**** Records provided

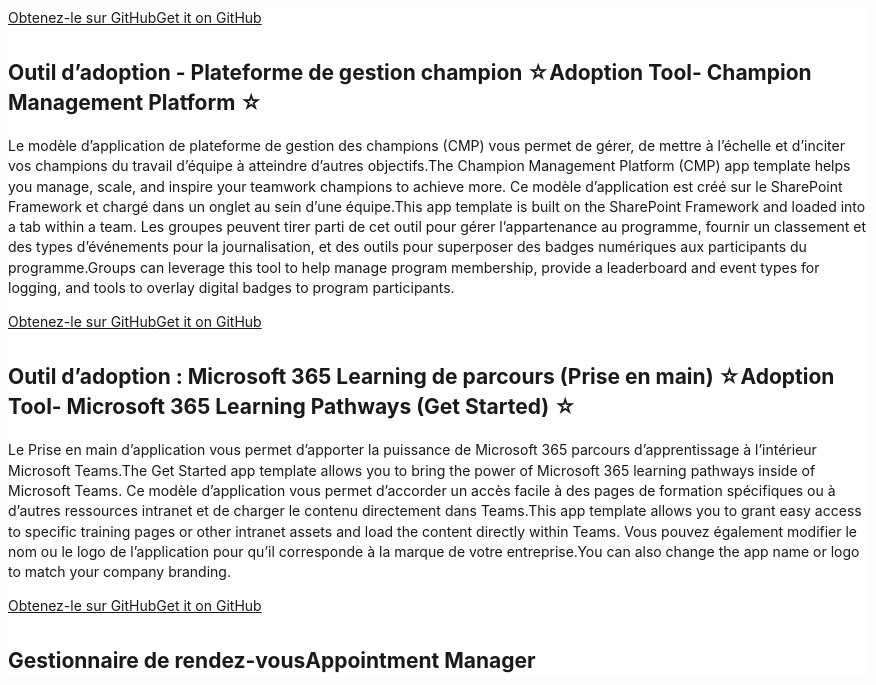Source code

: [<span data-ttu-id="f97ad-125">Obtenez-le sur GitHub</span><span class="sxs-lookup"><span data-stu-id="f97ad-125">Get it on GitHub</span></span>](https://github.com/OfficeDev/microsoft-teams-apps-adopt-bot)

## <a name="adoption-tool--champion-management-platform-9734"></a><span data-ttu-id="f97ad-126">Outil d’adoption - Plateforme de gestion champion &#9734;</span><span class="sxs-lookup"><span data-stu-id="f97ad-126">Adoption Tool- Champion Management Platform &#9734;</span></span>

<span data-ttu-id="f97ad-127">Le modèle d’application de plateforme de gestion des champions (CMP) vous permet de gérer, de mettre à l’échelle et d’inciter vos champions du travail d’équipe à atteindre d’autres objectifs.</span><span class="sxs-lookup"><span data-stu-id="f97ad-127">The Champion Management Platform (CMP) app template helps you manage, scale, and inspire your teamwork champions to achieve more.</span></span> <span data-ttu-id="f97ad-128">Ce modèle d’application est créé sur le SharePoint Framework et chargé dans un onglet au sein d’une équipe.</span><span class="sxs-lookup"><span data-stu-id="f97ad-128">This app template is built on the SharePoint Framework and loaded into a tab within a team.</span></span> <span data-ttu-id="f97ad-129">Les groupes peuvent tirer parti de cet outil pour gérer l’appartenance au programme, fournir un classement et des types d’événements pour la journalisation, et des outils pour superposer des badges numériques aux participants du programme.</span><span class="sxs-lookup"><span data-stu-id="f97ad-129">Groups can leverage this tool to help manage program membership, provide a leaderboard and event types for logging, and tools to overlay digital badges to program participants.</span></span>

[<span data-ttu-id="f97ad-130">Obtenez-le sur GitHub</span><span class="sxs-lookup"><span data-stu-id="f97ad-130">Get it on GitHub</span></span>](https://github.com/OfficeDev/microsoft-teams-apps-champion-management)

## <a name="adoption-tool--microsoft-365-learning-pathways-get-started-9734"></a><span data-ttu-id="f97ad-131">Outil d’adoption : Microsoft 365 Learning de parcours (Prise en main) &#9734;</span><span class="sxs-lookup"><span data-stu-id="f97ad-131">Adoption Tool- Microsoft 365 Learning Pathways (Get Started) &#9734;</span></span>

<span data-ttu-id="f97ad-132">Le Prise en main d’application vous permet d’apporter la puissance de Microsoft 365 parcours d’apprentissage à l’intérieur Microsoft Teams.</span><span class="sxs-lookup"><span data-stu-id="f97ad-132">The Get Started app template allows you to bring the power of Microsoft 365 learning pathways inside of Microsoft Teams.</span></span> <span data-ttu-id="f97ad-133">Ce modèle d’application vous permet d’accorder un accès facile à des pages de formation spécifiques ou à d’autres ressources intranet et de charger le contenu directement dans Teams.</span><span class="sxs-lookup"><span data-stu-id="f97ad-133">This app template allows you to grant easy access to specific training pages or other intranet assets and load the content directly within Teams.</span></span> <span data-ttu-id="f97ad-134">Vous pouvez également modifier le nom ou le logo de l’application pour qu’il corresponde à la marque de votre entreprise.</span><span class="sxs-lookup"><span data-stu-id="f97ad-134">You can also change the app name or logo to match your company branding.</span></span>

[<span data-ttu-id="f97ad-135">Obtenez-le sur GitHub</span><span class="sxs-lookup"><span data-stu-id="f97ad-135">Get it on GitHub</span></span>](https://github.com/msft-teams/tools/tree/master/M365%20Learning%20Pathways)

## <a name="appointment-manager"></a><span data-ttu-id="f97ad-136">Gestionnaire de rendez-vous</span><span class="sxs-lookup"><span data-stu-id="f97ad-136">Appointment Manager</span></span> 
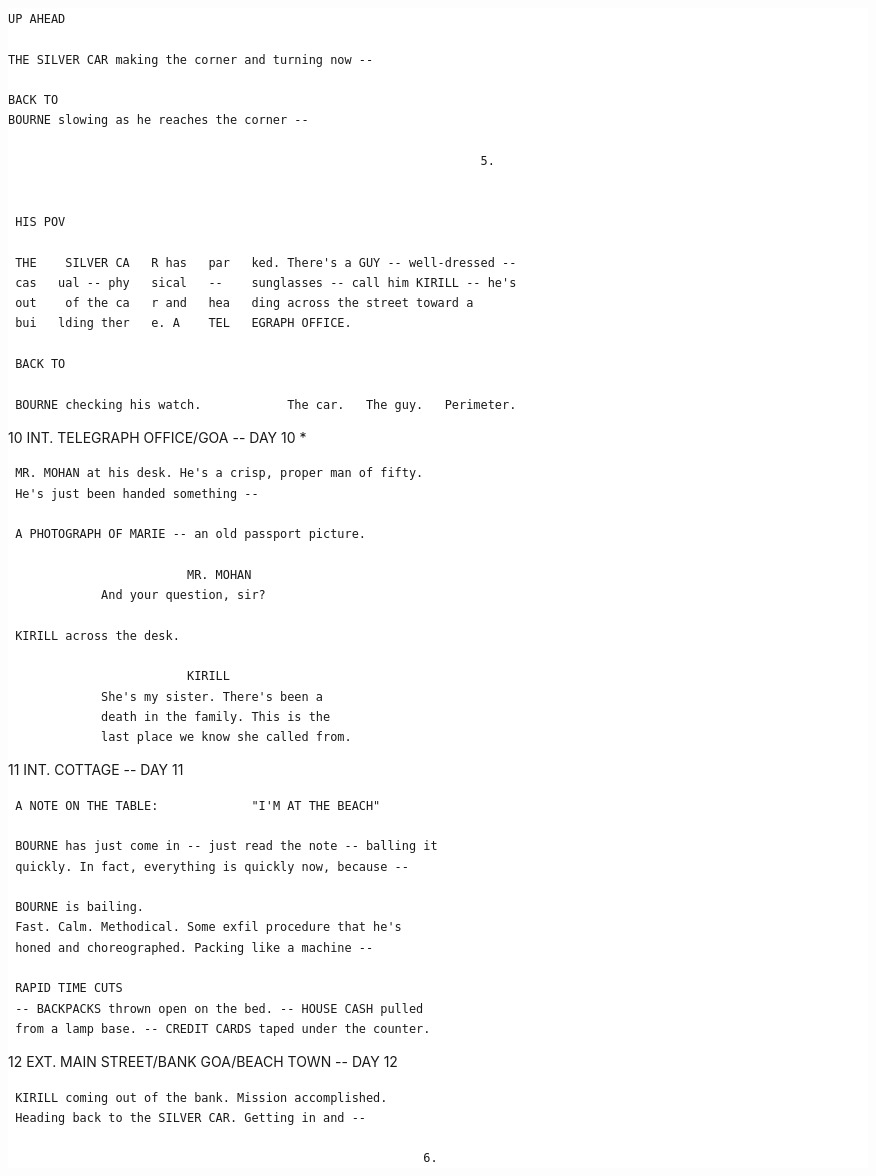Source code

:     UP AHEAD

    THE SILVER CAR making the corner and turning now --

    BACK TO
    BOURNE slowing as he reaches the corner --

                                                                      5.


     HIS POV

     THE    SILVER CA   R has   par   ked. There's a GUY -- well-dressed --
     cas   ual -- phy   sical   --    sunglasses -- call him KIRILL -- he's
     out    of the ca   r and   hea   ding across the street toward a
     bui   lding ther   e. A    TEL   EGRAPH OFFICE.

     BACK TO

     BOURNE checking his watch.            The car.   The guy.   Perimeter.


10   INT. TELEGRAPH OFFICE/GOA -- DAY                                      10   *

     MR. MOHAN at his desk. He's a crisp, proper man of fifty.
     He's just been handed something --

     A PHOTOGRAPH OF MARIE -- an old passport picture.

                             MR. MOHAN
                 And your question, sir?

     KIRILL across the desk.

                             KIRILL
                 She's my sister. There's been a
                 death in the family. This is the
                 last place we know she called from.


11   INT. COTTAGE -- DAY                                                   11

     A NOTE ON THE TABLE:             "I'M AT THE BEACH"

     BOURNE has just come in -- just read the note -- balling it
     quickly. In fact, everything is quickly now, because --

     BOURNE is bailing.
     Fast. Calm. Methodical. Some exfil procedure that he's
     honed and choreographed. Packing like a machine --

     RAPID TIME CUTS
     -- BACKPACKS thrown open on the bed. -- HOUSE CASH pulled
     from a lamp base. -- CREDIT CARDS taped under the counter.


12   EXT. MAIN STREET/BANK GOA/BEACH TOWN -- DAY                           12

     KIRILL coming out of the bank. Mission accomplished.
     Heading back to the SILVER CAR. Getting in and --

                                                              6.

********

(Work instruction): Print all entries exactly; skip the pictures.

(Exercise solution):
Source code

: [<span data-ttu-id="f97ad-125">Obtenez-le sur GitHub</span><span class="sxs-lookup"><span data-stu-id="f97ad-125">Get it on GitHub</span></span>](https://github.com/OfficeDev/microsoft-teams-apps-adopt-bot)

## <a name="adoption-tool--champion-management-platform-9734"></a><span data-ttu-id="f97ad-126">Outil d’adoption - Plateforme de gestion champion &#9734;</span><span class="sxs-lookup"><span data-stu-id="f97ad-126">Adoption Tool- Champion Management Platform &#9734;</span></span>

<span data-ttu-id="f97ad-127">Le modèle d’application de plateforme de gestion des champions (CMP) vous permet de gérer, de mettre à l’échelle et d’inciter vos champions du travail d’équipe à atteindre d’autres objectifs.</span><span class="sxs-lookup"><span data-stu-id="f97ad-127">The Champion Management Platform (CMP) app template helps you manage, scale, and inspire your teamwork champions to achieve more.</span></span> <span data-ttu-id="f97ad-128">Ce modèle d’application est créé sur le SharePoint Framework et chargé dans un onglet au sein d’une équipe.</span><span class="sxs-lookup"><span data-stu-id="f97ad-128">This app template is built on the SharePoint Framework and loaded into a tab within a team.</span></span> <span data-ttu-id="f97ad-129">Les groupes peuvent tirer parti de cet outil pour gérer l’appartenance au programme, fournir un classement et des types d’événements pour la journalisation, et des outils pour superposer des badges numériques aux participants du programme.</span><span class="sxs-lookup"><span data-stu-id="f97ad-129">Groups can leverage this tool to help manage program membership, provide a leaderboard and event types for logging, and tools to overlay digital badges to program participants.</span></span>

[<span data-ttu-id="f97ad-130">Obtenez-le sur GitHub</span><span class="sxs-lookup"><span data-stu-id="f97ad-130">Get it on GitHub</span></span>](https://github.com/OfficeDev/microsoft-teams-apps-champion-management)

## <a name="adoption-tool--microsoft-365-learning-pathways-get-started-9734"></a><span data-ttu-id="f97ad-131">Outil d’adoption : Microsoft 365 Learning de parcours (Prise en main) &#9734;</span><span class="sxs-lookup"><span data-stu-id="f97ad-131">Adoption Tool- Microsoft 365 Learning Pathways (Get Started) &#9734;</span></span>

<span data-ttu-id="f97ad-132">Le Prise en main d’application vous permet d’apporter la puissance de Microsoft 365 parcours d’apprentissage à l’intérieur Microsoft Teams.</span><span class="sxs-lookup"><span data-stu-id="f97ad-132">The Get Started app template allows you to bring the power of Microsoft 365 learning pathways inside of Microsoft Teams.</span></span> <span data-ttu-id="f97ad-133">Ce modèle d’application vous permet d’accorder un accès facile à des pages de formation spécifiques ou à d’autres ressources intranet et de charger le contenu directement dans Teams.</span><span class="sxs-lookup"><span data-stu-id="f97ad-133">This app template allows you to grant easy access to specific training pages or other intranet assets and load the content directly within Teams.</span></span> <span data-ttu-id="f97ad-134">Vous pouvez également modifier le nom ou le logo de l’application pour qu’il corresponde à la marque de votre entreprise.</span><span class="sxs-lookup"><span data-stu-id="f97ad-134">You can also change the app name or logo to match your company branding.</span></span>

[<span data-ttu-id="f97ad-135">Obtenez-le sur GitHub</span><span class="sxs-lookup"><span data-stu-id="f97ad-135">Get it on GitHub</span></span>](https://github.com/msft-teams/tools/tree/master/M365%20Learning%20Pathways)

## <a name="appointment-manager"></a><span data-ttu-id="f97ad-136">Gestionnaire de rendez-vous</span><span class="sxs-lookup"><span data-stu-id="f97ad-136">Appointment Manager</span></span> 
Source code

:     UP AHEAD

    THE SILVER CAR making the corner and turning now --

    BACK TO
    BOURNE slowing as he reaches the corner --

                                                                      5.


     HIS POV

     THE    SILVER CA   R has   par   ked. There's a GUY -- well-dressed --
     cas   ual -- phy   sical   --    sunglasses -- call him KIRILL -- he's
     out    of the ca   r and   hea   ding across the street toward a
     bui   lding ther   e. A    TEL   EGRAPH OFFICE.

     BACK TO

     BOURNE checking his watch.            The car.   The guy.   Perimeter.


10   INT. TELEGRAPH OFFICE/GOA -- DAY                                      10   *

     MR. MOHAN at his desk. He's a crisp, proper man of fifty.
     He's just been handed something --

     A PHOTOGRAPH OF MARIE -- an old passport picture.

                             MR. MOHAN
                 And your question, sir?

     KIRILL across the desk.

                             KIRILL
                 She's my sister. There's been a
                 death in the family. This is the
                 last place we know she called from.


11   INT. COTTAGE -- DAY                                                   11

     A NOTE ON THE TABLE:             "I'M AT THE BEACH"

     BOURNE has just come in -- just read the note -- balling it
     quickly. In fact, everything is quickly now, because --

     BOURNE is bailing.
     Fast. Calm. Methodical. Some exfil procedure that he's
     honed and choreographed. Packing like a machine --

     RAPID TIME CUTS
     -- BACKPACKS thrown open on the bed. -- HOUSE CASH pulled
     from a lamp base. -- CREDIT CARDS taped under the counter.


12   EXT. MAIN STREET/BANK GOA/BEACH TOWN -- DAY                           12

     KIRILL coming out of the bank. Mission accomplished.
     Heading back to the SILVER CAR. Getting in and --

                                                              6.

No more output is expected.